Braucht Osttirol eine 380-kV-Leitung?

Diese Frage kann man mMn nach diesem Interview mit nein beantworten. Er windet sich da rum und argumentiert nur mit ganz Kärnten, wo allein die Stadt Klagenfurt schon viel mehr Einwohner hat als das komplette Osttirol. Wäre es notwendig für Osttirol, dann wäre es doch in Vorbereitung eines Interviews mit einem expliziten osttiroler Medium mehr als einfach gewesen, sich da auch mit entsprechenden Daten und Argumenten zu "bewaffnen".

Erdverkabelung nur nicht zu machen weil es teurer ist und man auch da die Trasse freihalten muss, ist doch ein Scheinargument. In Wien scheint es ja dann schon auch zu gehen. Sagt ja niemand dass das überall gemacht werden soll, aber es gibt nun landschaftlich sensible Bereiche, wo "Aber gerade in einer modernen Welt sind Leitungen auch Teil vom Landschaftsbild" einfach Spott und Hohn ist. Ich glaube nicht, dass der Herr Kienberger das so sehen würde, wenn die Leitung an seinem Haus vorbeiführen würde, hm?

Was jetzt eine 380-kV-Leitung durch Osttirol mit Wirtschaft in China oder fragwürdigen Despoten wie Trump oder Putin zu tun haben soll, ist überhaupt nicht zu erschließen. Dass man vermehrt energieautark sein sollte, klar... dass man auch in Osttirol und Kärnten drüber nachdenken muss, wie und wo man z. B. mit Windenergie Löcher füllen kann und über Energiespeicherung sich Gedanken machen muss, logisch. Aber auch das hat nicht viel mit einer 380-kV-Leitung zu tun.

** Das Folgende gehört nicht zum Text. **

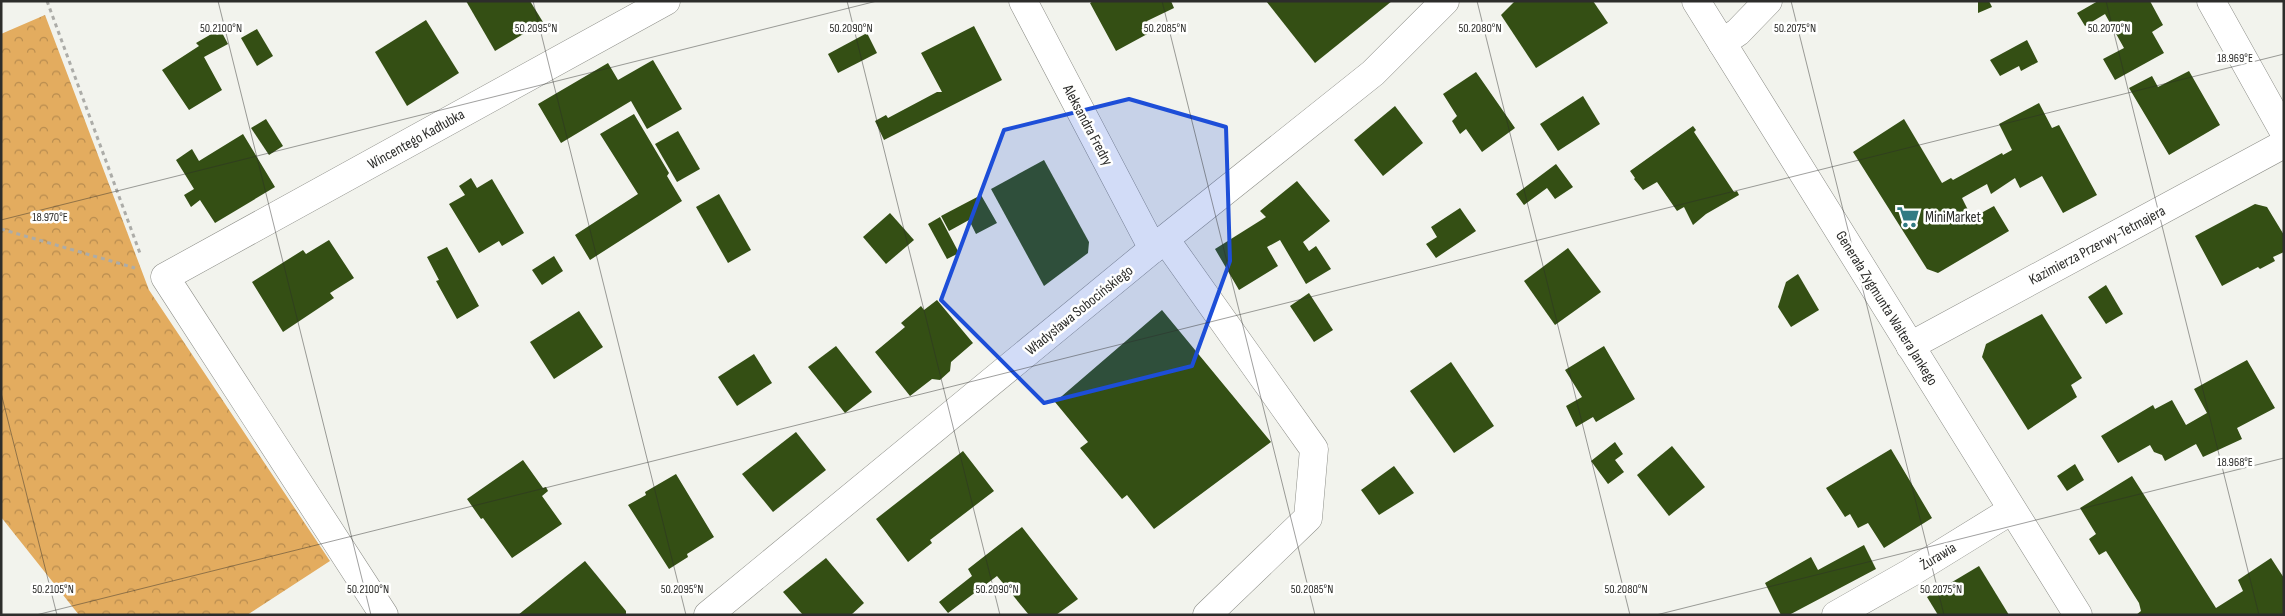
<svg xmlns="http://www.w3.org/2000/svg" width="2285" height="616" font-family="'Sofia Sans Condensed',sans-serif">
<defs>
<pattern id="forest-crowns" width="20" height="18" patternUnits="userSpaceOnUse" patternTransform="scale(1.25)"><rect width="20" height="18" fill="#e3ac5f"/><path d="M2 6a3 3 0 1 1 6 0M12 15a3 3 0 1 1 6 0" fill="none" stroke="#b88c4f"/></pattern>
</defs>
<rect width="100%" height="100%" fill="#f2f3ed"/>
<polygon fill="url(#forest-crowns)" points="45,15 149,290 330,561 247,615 79,615 1,517 1,34"/>
<g fill="#344f14">
<polygon points="466,1 530,1 543,22 495,51"/>
<polygon points="1093,1 1171,1 1174,8 1147,21 1151,32 1116,51 1090,3"/>
<polygon points="1266,1 1392,1 1315,63"/>
<polygon points="1515,1 1593,1 1608,23 1536,68 1501,15"/>
<polygon points="1978,1 1989,1 1992,7 1978,13"/>
<polygon points="2098,1 2150,1 2163,25 2152,32 2164,53 2115,80 2103,59 2124,48 2105,14 2085,26 2077,13"/>
<polygon points="426,20 459,73 407,106 375,52"/>
<polygon points="974,26 1002,80 884,140 875,121 886,115 888,118 937,92 942,92 921,53"/>
<polygon points="220,29 228,44 204,57 222,90 189,110 162,70 199,46 196,43"/>
<polygon points="257,29 273,56 257,66 241,38"/>
<polygon points="867,33 877,53 838,73 828,54"/>
<polygon points="2027,40 2038,62 2021,71 2019,66 2000,76 1990,60"/>
<polygon points="653,60 682,109 647,129 631,101 561,143 538,104 608,63 618,80"/>
<polygon points="2189,71 2220,125 2169,155 2129,88 2152,76 2158,87"/>
<polygon points="1476,72 1515,128 1482,152 1466,129 1460,134 1452,121 1457,116 1443,94"/>
<polygon points="1583,96 1600,124 1558,151 1540,124"/>
<polygon points="2039,103 2052,128 2059,125 2097,195 2063,213 2042,176 2020,188 2015,178 1991,194 1987,184 1962,198 1972,218 1994,206 2009,231 1938,273 1927,269 1853,152 1904,119 1942,183 1951,178 1953,180 2002,153 2003,155 2012,150 1999,124"/>
<polygon points="1395,106 1423,143 1383,176 1354,140"/>
<polygon points="634,114 669,173 667,176 682,201 590,260 575,235 638,194 600,134"/>
<polygon points="266,119 283,146 269,155 251,128"/>
<polygon points="1693,126 1696,130 1694,132 1734,192 1737,191 1739,195 1706,214 1693,225 1684,207 1677,211 1657,182 1643,190 1634,179 1635,178 1630,171"/>
<polygon points="678,131 700,169 677,182 655,144"/>
<polygon points="243,134 275,187 215,223 200,200 191,207 184,195 194,189 176,160 192,149 199,161"/>
<polygon points="1044,160 1089,242 1088,253 1044,286 991,189"/>
<polygon points="1556,164 1573,187 1555,199 1547,188 1524,205 1516,194"/>
<polygon points="471,178 477,188 492,179 524,233 502,246 499,241 479,253 449,204 465,195 459,186"/>
<polygon points="1297,181 1330,221 1303,242 1309,251 1316,246 1331,269 1306,284 1280,240 1267,247 1278,266 1239,290 1215,249 1266,217 1260,211"/>
<polygon points="719,194 751,250 728,263 696,207"/>
<polygon points="981,195 997,223 976,234 969,220 949,231 941,216"/>
<polygon points="2255,204 2267,207 2284,235 2284,252 2273,257 2275,261 2260,269 2258,267 2222,286 2195,236"/>
<polygon points="1460,208 1476,231 1436,258 1426,244 1437,237 1431,227"/>
<polygon points="890,213 914,240 886,264 863,237"/>
<polygon points="940,217 959,253 947,259 928,224"/>
<polygon points="329,240 354,278 330,293 334,298 283,332 252,282 303,250 306,254"/>
<polygon points="447,247 479,306 457,319 436,281 439,280 427,257"/>
<polygon points="1568,248 1601,292 1555,325 1524,281"/>
<polygon points="554,256 563,271 542,285 532,270"/>
<polygon points="1798,274 1819,310 1791,327 1778,307 1786,282"/>
<polygon points="2106,285 2123,314 2106,324 2088,297"/>
<polygon points="1309,293 1333,330 1314,342 1290,306"/>
<polygon points="937,300 973,343 951,362 950,371 940,380 932,379 910,396 875,352 905,327 901,323 921,306 924,310"/>
<polygon points="1162,310 1271,442 1154,529 1127,495 1122,499 1080,448 1088,442 1055,402"/>
<polygon points="579,311 603,347 554,379 530,342"/>
<polygon points="2042,314 2082,378 2071,385 2077,397 2028,430 1982,357 1986,344"/>
<polygon points="836,346 872,392 845,413 808,367"/>
<polygon points="1604,346 1635,399 1596,422 1593,417 1576,427 1566,406 1582,397 1565,370"/>
<polygon points="754,354 772,383 737,406 718,377"/>
<polygon points="2247,360 2275,408 2237,428 2242,439 2203,457 2196,444 2165,461 2162,455 2154,452 2150,445 2118,463 2101,436 2153,405 2155,409 2172,400 2186,425 2207,413 2194,389"/>
<polygon points="1451,362 1494,426 1454,453 1410,391"/>
<polygon points="796,432 826,470 773,512 742,474"/>
<polygon points="1615,442 1623,454 1615,460 1624,472 1608,484 1591,461"/>
<polygon points="1672,446 1705,487 1669,516 1637,475"/>
<polygon points="1891,449 1932,518 1884,548 1868,523 1858,528 1850,514 1845,517 1826,488"/>
<polygon points="963,451 994,491 930,540 932,543 908,562 876,519"/>
<polygon points="523,460 543,488 546,487 548,491 542,496 562,524 512,558 483,518 481,519 467,499"/>
<polygon points="2075,464 2084,480 2067,491 2057,476"/>
<polygon points="1394,466 1414,493 1379,515 1361,490"/>
<polygon points="676,474 714,537 687,554 688,557 669,569 628,505 646,495 645,492"/>
<polygon points="2132,476 2216,608 2243,591 2238,580 2271,558 2284,578 2284,615 2136,615 2141,611 2139,603 2106,551 2099,555 2089,539 2096,534 2080,508"/>
<polygon points="1022,527 1078,599 1056,615 1029,615 997,576 948,613 939,602 972,576 968,569"/>
<polygon points="1864,545 1876,569 1789,615 1781,615 1765,583 1811,557 1818,570"/>
<polygon points="826,558 864,603 851,615 803,615 783,592"/>
<polygon points="585,561 626,611 626,615 518,615"/>
<polygon points="1979,566 2009,615 1938,615 1927,597"/>
</g>
<g fill="none" stroke-linecap="round" stroke-linejoin="round">
<defs>
<g id="minor">
<polyline points="1023,1 1153,249"/>
<polyline points="1696,1 2078,615"/>
<polyline points="2211,1 2284,132"/>
<polyline points="1722,43 1738,32 1768,1"/>
<polyline points="1165,239 1314,449 1308,518 1207,615"/>
<polyline points="1910,346 2284,144"/>
<polyline points="384,615 165,277 666,1"/>
<polyline points="708,615 1165,239 1373,73 1445,1"/>
<polyline points="1836,615 1910,573 2012,510"/>
</g>
</defs>
<use href="#minor" stroke="#8d8e88" stroke-width="29"/>
<g stroke="#acaca8" stroke-width="3" stroke-dasharray="4 4" stroke-linecap="butt">
<polyline points="47,1 141,256"/>
<polyline points="1,229 135,268"/>
</g>
<use href="#minor" stroke="#fff" stroke-width="28"/>
</g>
<path fill="#1d4ed8" fill-opacity="0.2" stroke="#1d4ed8" stroke-width="4" stroke-linejoin="round" d="M1129,99L1226,127L1230,261L1192,366L1044,403L941,300L1004,130Z"/>
<path fill="none" stroke="#2d2d2b" stroke-width="1" stroke-opacity="0.45" d="M218,1L371,615M533,1L686,615M847,1L1000,615M1162,1L1315,615M1477,1L1630,615M1791,1L1944,615M2106,1L2259,615M1,220L877,1M1,393L57,615M36,615L2284,54M1656,615L2284,458"/>
<defs>
<symbol id="supermarket-bare" viewBox="-9 -9 18 18"><path d="M-6-5.5h2.5l.6 2H6L4.5 2H-2.5L-4.4-4H-6ZM-1.5 3.2a1.3 1.3 0 1 0 .1 0ZM3 3.2a1.3 1.3 0 1 0 .1 0Z" fill="#327a83" stroke="#fffffe" stroke-width="2.5" paint-order="stroke"/></symbol>
</defs>
<g fill-rule="evenodd">
<use href="#supermarket-bare" x="1892" y="201" width="32" height="32"/>
</g>
<g text-anchor="middle" stroke-width="5" stroke-linejoin="round" paint-order="stroke">
<g font-size="15" fill="#2d2d2b" stroke="#fffffe">
<text transform="translate(1088 125) rotate(62)" y="5">Aleksandra Fredry</text>
<text transform="translate(416 139) rotate(-29)" y="5">Wincentego Kadłubka</text>
<text transform="translate(2097 245) rotate(-28)" y="5">Kazimierza Przerwy-Tetmajera</text>
<text transform="translate(1887 308) rotate(58)" y="5">Generała Zygmunta Waltera Jankego</text>
<text transform="translate(1079 310) rotate(-39)" y="5">Władysława Sobocińskiego</text>
<text transform="translate(1938 556) rotate(-31)" y="5">Żurawia</text>
</g>
<g font-size="15" fill="#2d2d2b" stroke="#fffffe" text-anchor="start">
<text x="1925" y="222">MiniMarket</text>
</g>
</g>
<g font-size="12" text-anchor="middle" fill="#2d2d2b" stroke="#fffffe" stroke-width="5" stroke-linejoin="round" paint-order="stroke">
<text x="1165" y="32">50.2085°N</text>
<text x="221" y="32">50.2100°N</text>
<text x="536" y="32">50.2095°N</text>
<text x="851" y="32">50.2090°N</text>
<text x="1480" y="32">50.2080°N</text>
<text x="1795" y="32">50.2075°N</text>
<text x="2109" y="32">50.2070°N</text>
<text x="2235" y="62">18.969°E</text>
<text x="50" y="221">18.970°E</text>
<text x="2235" y="466">18.968°E</text>
<text x="53" y="593">50.2105°N</text>
<text x="368" y="593">50.2100°N</text>
<text x="682" y="593">50.2095°N</text>
<text x="997" y="593">50.2090°N</text>
<text x="1312" y="593">50.2085°N</text>
<text x="1626" y="593">50.2080°N</text>
<text x="1941" y="593">50.2075°N</text>
</g>
<rect width="2285" height="616" fill="none" stroke="#2d2d2b" stroke-width="5"/>
</svg>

"die langfristigen Vorteile von solchen Projekten überwiegen aus einer techno-ökonomischen Perspektive klar." Das glaube ich gerne, vor allem ökonomisch. Das wird aber wie so oft so sein, dass einige ganz Große mal wieder durch Stromhandel sich noch mehr ihre Taschen füllen können, für keinen Osttiroler wird der Strom deswegen billiger werden.

Ich gehe davon aus, dass das kleine Osttirol, das für die hohen Herren in Wien, Leoben, Graz und sonstwo einfach keine Bedeutung hat und ihnen komplett am Ar... vorbei geht, die Zeche zahlen soll und die Leitung soll einfach so billig wie möglich dort durchgebaut werden, um ihre ökonomischen Vorteile zu maximieren.